Clark Bennett Aldrich (January 3, 1967 - ) is an American author and practitioner working on building and popularizing educational simulations for education and professional skills.
His research, which he conducted outside of the influence and prescription of academic and grant-giving institutions, resulted in a series of articles, speeches, and 5 books, beginning in 1999, have noted the failure of formal education to teach leadership, innovation, and other strategic skills, and advocated interactive experiences borrowing techniques from current computer games as media to fill these gaps. He argues that computer games represent new, "post-linear" models for capturing and representing content, but that new computer game genres will have to be created, optimized for learning as well as entertainment.
He was the lead designer for several ground-breaking educational simulations, including SimuLearn's Virtual Leader, which won best online training product of the year in 2004 by Training Media Review and the American Society of Training and Development's T+D Magazine.
Aldrich also published Unschooling Rules in 2011. The premise of this book was that current education models have been sub optimized around a series of assumptions (classrooms, books, broad curricula, transcripts) that will resist significant improvement while in place. He advocates that education researchers and change agents look to home schoolers and unschoolers as environments of and for innovation.
Education and Work Experiences
Clark Aldrich grew up in Concord, Massachusetts, and graduated from Fenn School and Lawrence Academy. He spent eight summers at the Chewonki Foundation, including four as a counselor, under the mentorship of Director Tim Ellis. He received his Bachelor Degree in Cognitive Science from Brown University. Aldrich worked at Xerox, initially as the speech writer for Executive Vice President Wayland Hicks. While at Xerox, Aldrich became the Governor’s appointee to Connecticut’s Joint Committee on Educational Technology (where he served from 1996-2000). Aldrich then moved to Gartner, where he launched their e-learning coverage, and began his formal writing and analysis about education. He was recognized by Training Magazine as a "Visionary of the Industry" and by Fortune Magazine as an "Industry Guru" in 2000, and by the American Society of Training and Development as a member of "Training's New Guard" in 2001. He left Gartner to begin hands-on work in designing and building simulations himself, where he also increased his external writing about the industry through books, columns, and articles. To find best practices, Aldrich works with military, academic, corporate, government, and non-profit organizations. His simulations have also earned numerous industry awards. including "Best Product of the Year" in 2004 by Training Media Review. In 2004, CNN profiled him as a "maverick." His 2009 book The Complete Guide to Simulations and Serious Games was awarded one of the best training products of the year by Training Media Review.
- Aldrich, Clark (2004). Simulations and the Future of Learning. San Diego: Pfeiffer. ISBN 9780787969622.
- Aldrich, Clark (2005). Learning by Doing. San Diego: Pfeiffer. ISBN 9780787977351.

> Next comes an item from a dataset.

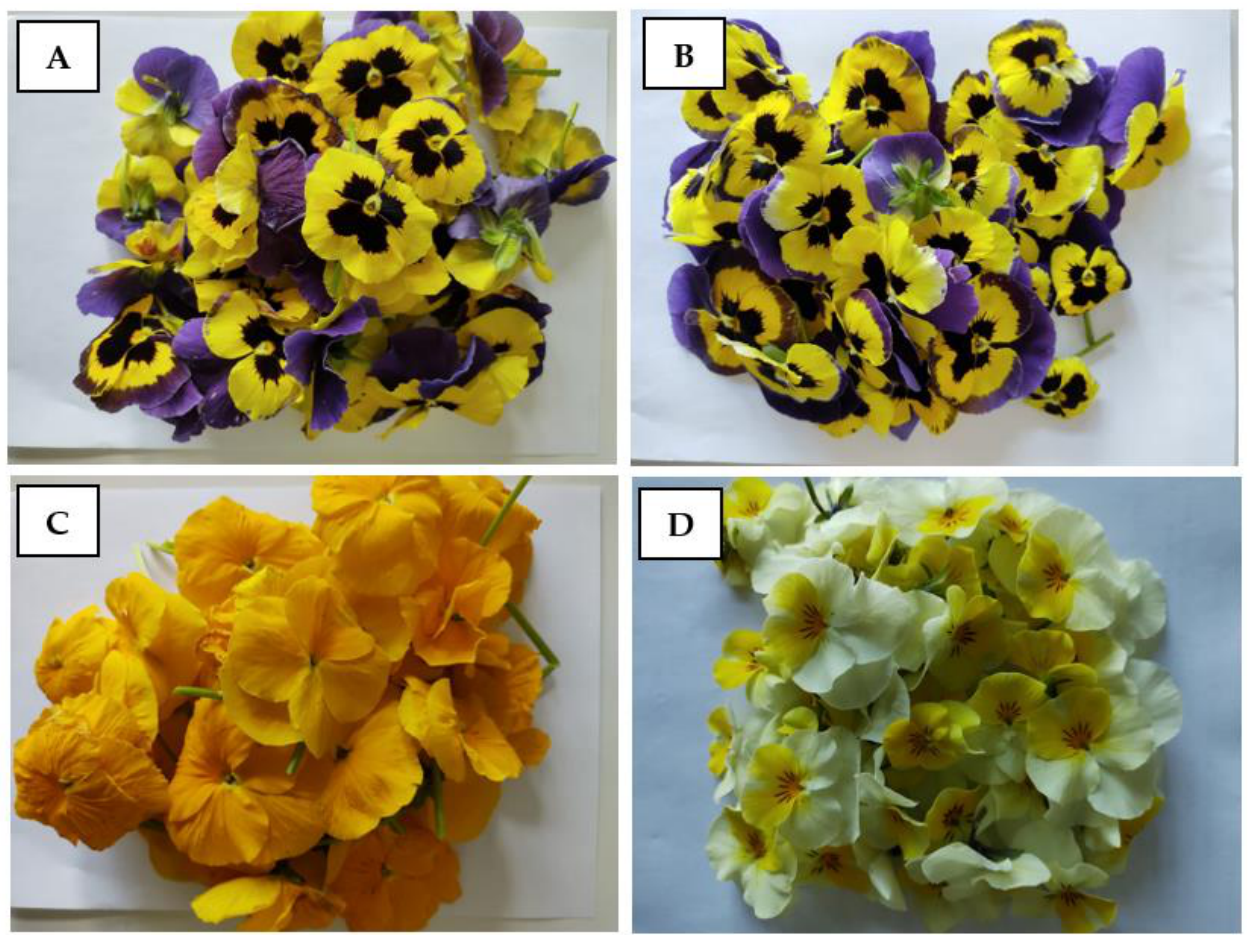
Figure 2. Conventional double-pigmented pansy flowers: yellow/violet ( A ); organic double-pigmented, yellow/violet pansy flowers ( B ); conventional, one-pigmented, yellow pansy flowers ( C ); and organic, one-pigmented, yellow pansy flowers ( D ).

- Gibson, David V.; Aldrich, Clark; Prensky, Marc (2006). Games And Simulations in Online Learning: Research and Development Frameworks. IGI Global. ISBN 1-59904-304-1.
- Aldrich, Clark (2009). The Complete Guide to Simulations and Serious Games. San Diego: Pfeiffer. ISBN 9780470462737.
- Aldrich, Clark (2009). Learning Online with Games, Simulations, and Virtual Worlds: Strategies for Online Instruction. San Diego: Pfeiffer. ISBN 9780470438343.
- Aldrich, Clark (2011). Unschooling Rules: 55 Ways to Unlearn What We Know About Schools and Rediscover Education. Austin: Greenleaf. ISBN 9781608321162.
- "If I had six hours to learn anything, I would spend four of it practicing."
- “I made a perfect simulation about growing a company. The only problem is that it takes twenty-five years to play.”
- “I would rather be specific and wrong than vague and right.”
- "An inexperienced learner is thrown by frustration, but a good learner uses it."
- "What is taught is restricted by what can be taught."
- "Breaking down the artificial barriers between what we learn and what we do, between business and academics, and between understanding history and controlling our future, simulation development will be a defining 21st century industry."
- "Rather than using game genres, like first person shooter or real time strategy, there needs to be fifteen or twenty new simulation genres created, presumably open source, each of which focuses on one subject area, such as leadership, innovation, and project management."
- "The simulation interface is part of the content, not just a conduit to the content."
- "We are at a time in the history of education when everything can change. Our minds can be as well developed and nurtured as our bodies… the work of a few people will echo through the ages, changing the very wealth of nations."